#### Assignment
Return all the data below as it stands, minus the pictures.

══════════

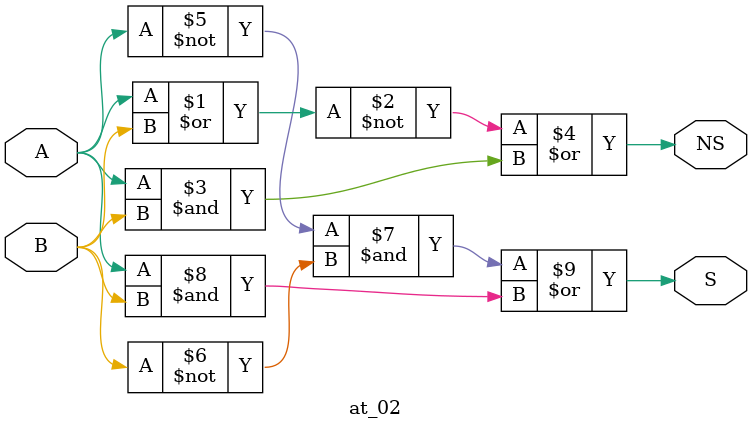
<source format=v>
module at_02(
    input A, B,
    output NS, S
);

assign NS = ~(A | B) | (A & B);
assign S = (~A & ~B) | (A & B);
    
endmodule
</source>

══════════

#### Answer area
<source format=v>
module at_02(
    input A, B,
    output NS, S
);

assign NS = ~(A | B) | (A & B);
assign S = (~A & ~B) | (A & B);
    
endmodule
</source>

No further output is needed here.